You can also offer your support by asking the teacher if there are any tasks that you can do from home such as typing the newsletter or calling classroom parents to remind them of an upcoming event. If you have a special skill – you’re a computer whiz who can set up the students new laptops or an artist who can help with a holiday project– offer to come in and share your expertise with the class. (Click here for more ideas on volunteering in the classroom.)
To keep communication between you and the teacher open, keep in touch with the teacher throughout the year. Remember: to better help your child, most teachers want parental input. If you’re not able to get into the classroom, set up a regular schedule to check in with the teacher. Also, find out if the teacher posts homework or other assignments on the web. If she does, check often to make sure your child is on track.
Finally, most schools have email lists for parents. Call the office to see if your school has one and how to join. Parent email lists are a valuable way for parents to learn about school events, workshops, and other news. It is also a way to meet other parents and share resources.

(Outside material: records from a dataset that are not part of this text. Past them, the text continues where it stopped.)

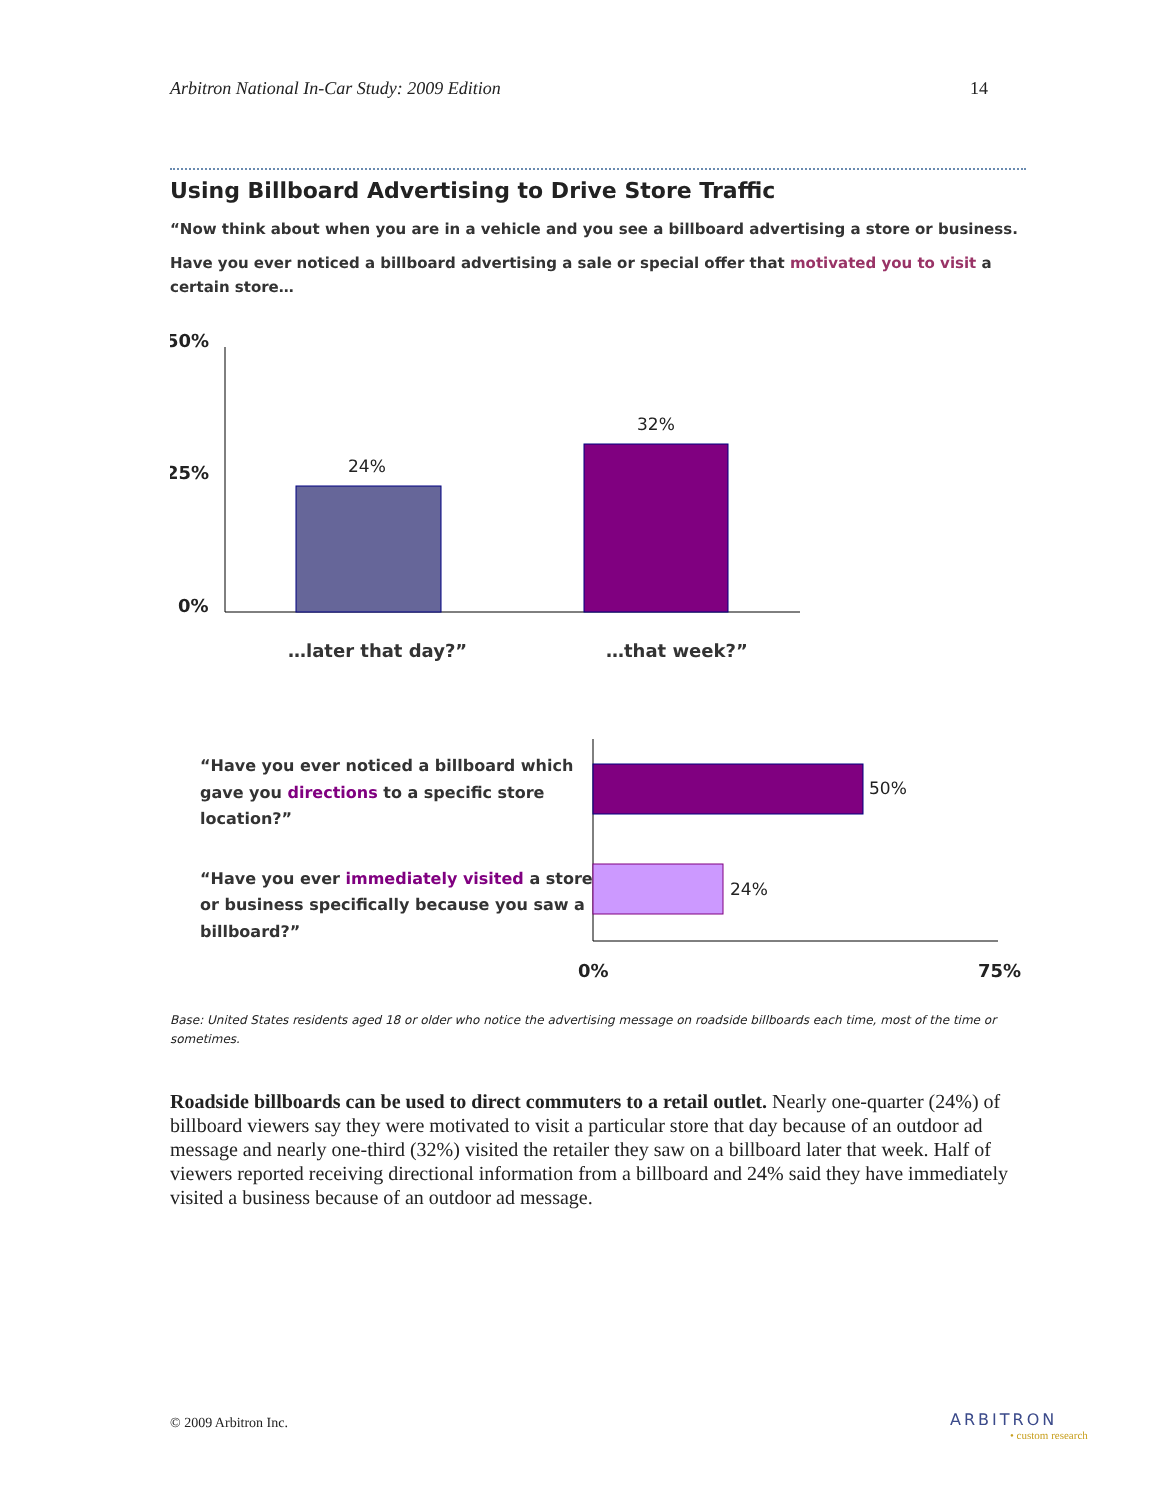Arbitron National In-Car Study: 2009 Edition 14
Using Billboard Advertising to Drive Store Traffic
“Now think about when you are in a vehicle and you see a billboard advertising a store or business.
Have you ever noticed a billboard advertising a sale or special offer that motivated you to visit a certain store…
50%
25%
0%
24%
32%
…later that day?”
…that week?”
“Have you ever noticed a billboard which
gave you directions to a specific store
location?”
“Have you ever immediately visited a store
or business specifically because you saw a
billboard?”
50%
24%
0%
75%
Base: United States residents aged 18 or older who notice the advertising message on roadside billboards each time, most of the time or sometimes.
Roadside billboards can be used to direct commuters to a retail outlet. Nearly one-quarter (24%) of billboard viewers say they were motivated to visit a particular store that day because of an outdoor ad message and nearly one-third (32%) visited the retailer they saw on a billboard later that week. Half of viewers reported receiving directional information from a billboard and 24% said they have immediately visited a business because of an outdoor ad message.
© 2009 Arbitron Inc. ARBITRON
• custom research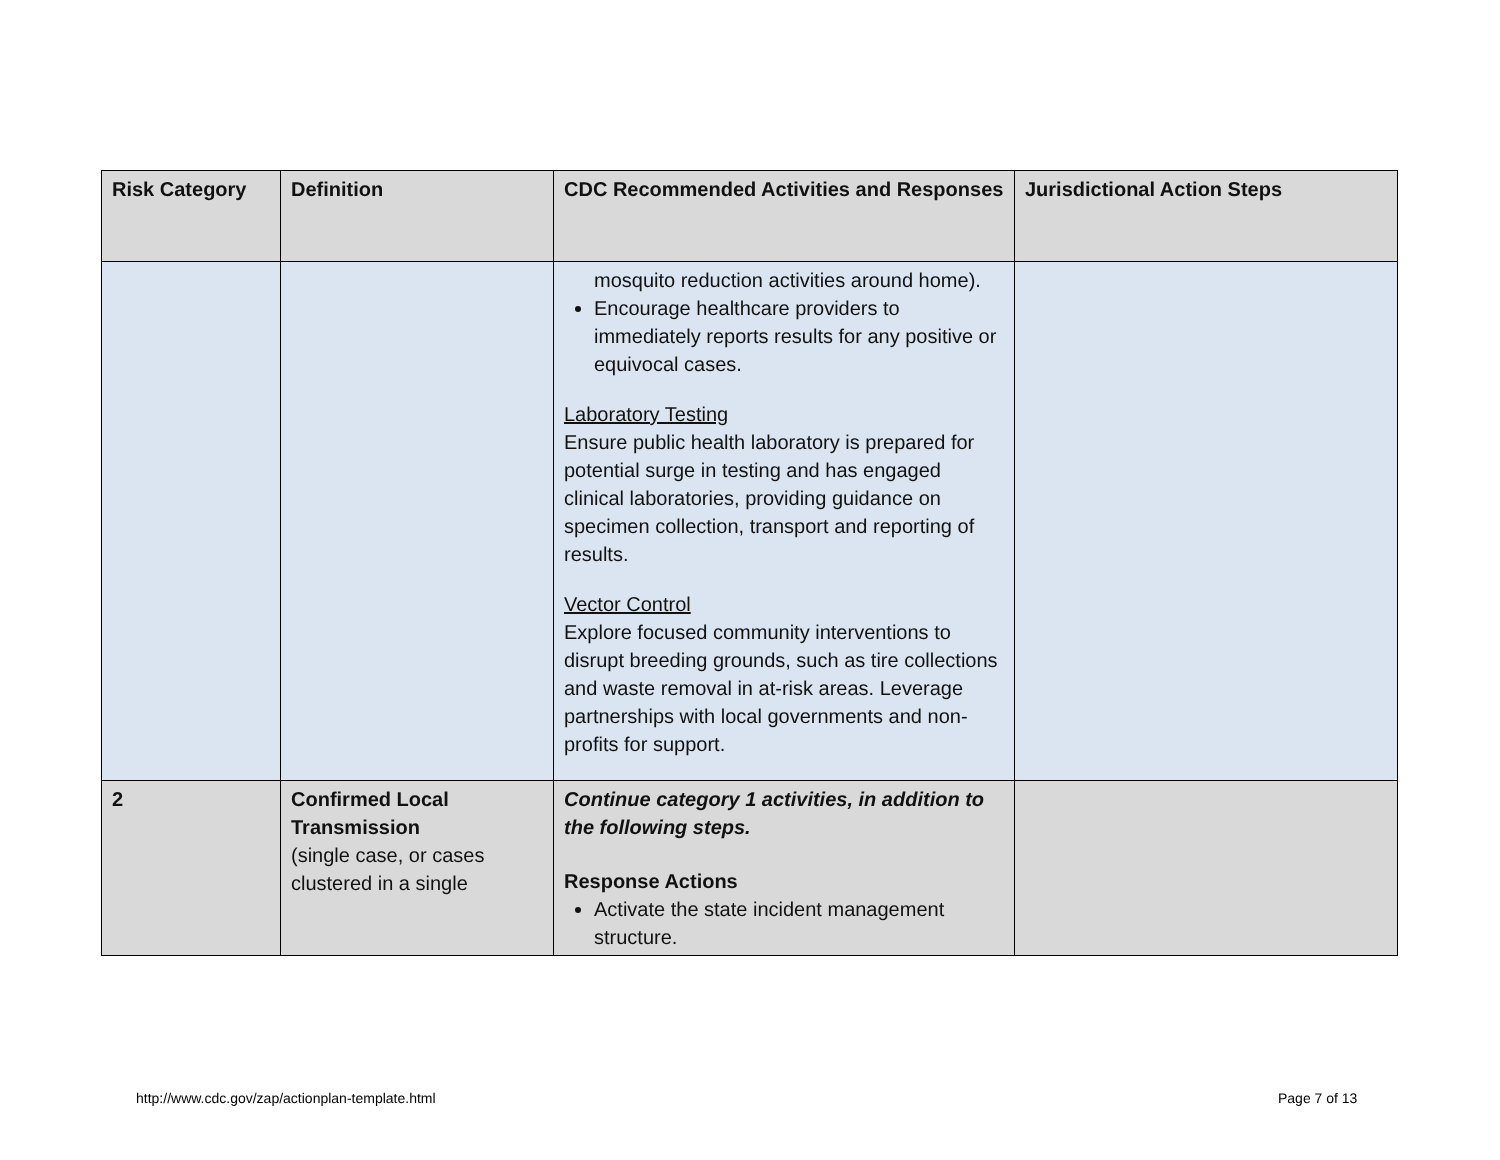| Risk Category | Definition | CDC Recommended Activities and Responses | Jurisdictional Action Steps |
| --- | --- | --- | --- |
| | | mosquito reduction activities around home). Encourage healthcare providers to immediately reports results for any positive or equivocal cases. Laboratory Testing Ensure public health laboratory is prepared for potential surge in testing and has engaged clinical laboratories, providing guidance on specimen collection, transport and reporting of results. Vector Control Explore focused community interventions to disrupt breeding grounds, such as tire collections and waste removal in at-risk areas. Leverage partnerships with local governments and non-profits for support. | |
| 2 | Confirmed Local Transmission (single case, or cases clustered in a single | Continue category 1 activities, in addition to the following steps. Response Actions Activate the state incident management structure. | |
http://www.cdc.gov/zap/actionplan-template.html
Page 7 of 13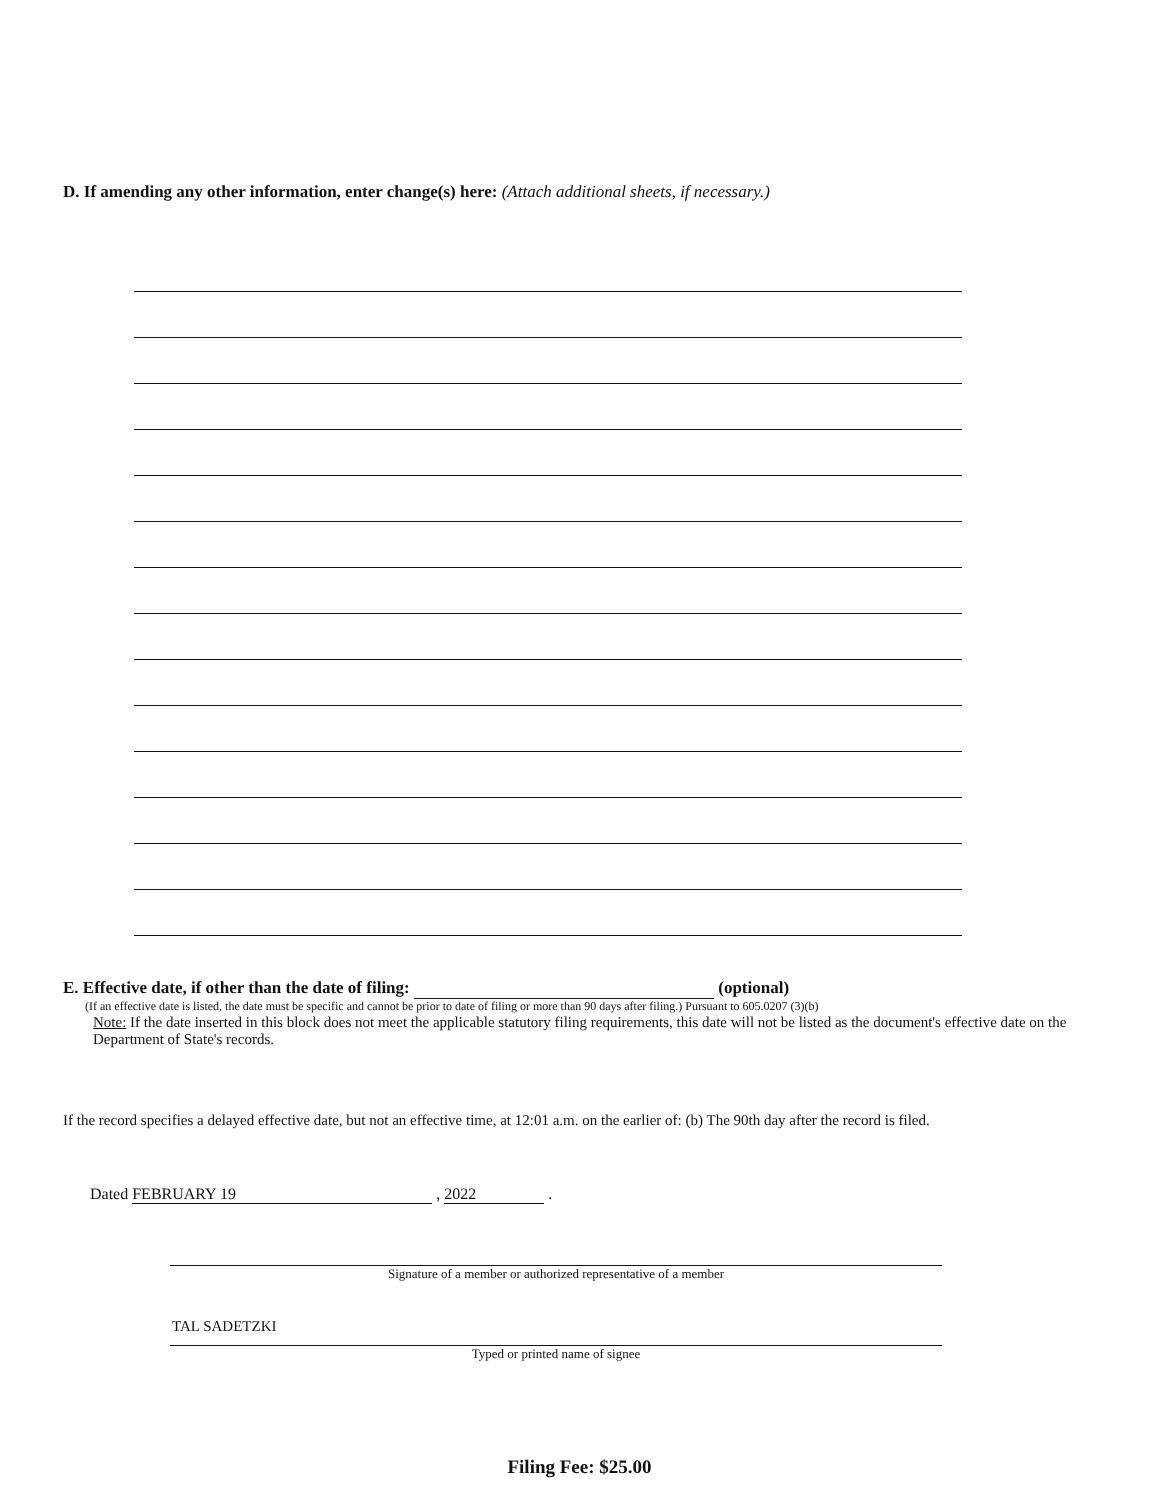D. If amending any other information, enter change(s) here: (Attach additional sheets, if necessary.)
E. Effective date, if other than the date of filing: (optional)
(If an effective date is listed, the date must be specific and cannot be prior to date of filing or more than 90 days after filing.) Pursuant to 605.0207 (3)(b)
Note: If the date inserted in this block does not meet the applicable statutory filing requirements, this date will not be listed as the document's effective date on the Department of State's records.
If the record specifies a delayed effective date, but not an effective time, at 12:01 a.m. on the earlier of: (b) The 90th day after the record is filed.
Dated FEBRUARY 19 , 2022 .
Signature of a member or authorized representative of a member
TAL SADETZKI
Typed or printed name of signee
Filing Fee: $25.00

If your child is having specific problems at school – from conflicts with other kids to homework struggles – don’t let the problem fester. Arrange a meeting with the teacher and offer ideas for solutions. If you’re unsure what to do, ask the teacher for ideas on how you can both resolve the situation. That approach helps the teacher feel less defensive and reinforces the idea that you are a team. Try to be as specific as possible in your concerns (“My child says the words out loud when reading.” “My daughter is flipping letters.”). Even if the teacher doesn’t have an answer right away, she can be on the look-out for problems and help work with you on a solution.
Parents who get involved in parent-teacher organizations (PTOs) become true collaborators with your child's teacher and school administration. Attend PTO meetings (most meet monthly, usually in the evenings) and participate as much as you’re able. PTOs do everything from raising funds for much-needed school equipment to helping create after-school enrichment programs.
To get involved at a different level, many schools have advisory groups that work with the principal to help establish school policies. By joining, you’ll get a much deeper understanding of how the school works and be a part of improving your child’s school and classroom.
There may be no better way to partner with your child’s teacher than to maintain a supportive academic environment at home. Check in with the teacher a few times during the school year to ask what you can do at home to reinforce the work your child is doing in school. Working with your child at home helps him understand that home and school are connected. It will also give you an insight into how your child learns, which can help when you have parent-teacher conferences. (For more ideas on supporting your child's home work, click here.)
Finally, one single question can work magic to strengthen the parent-teacher bond. Asking your child's teacher, “How can I help?” opens the lines of communication between a parent and teacher and makes the teacher feel they have an ally working to help your child succeed. In response, the teacher may provide you with specific ways that you, as a parent, can do to support your child’s education at home and come to school ready to learn.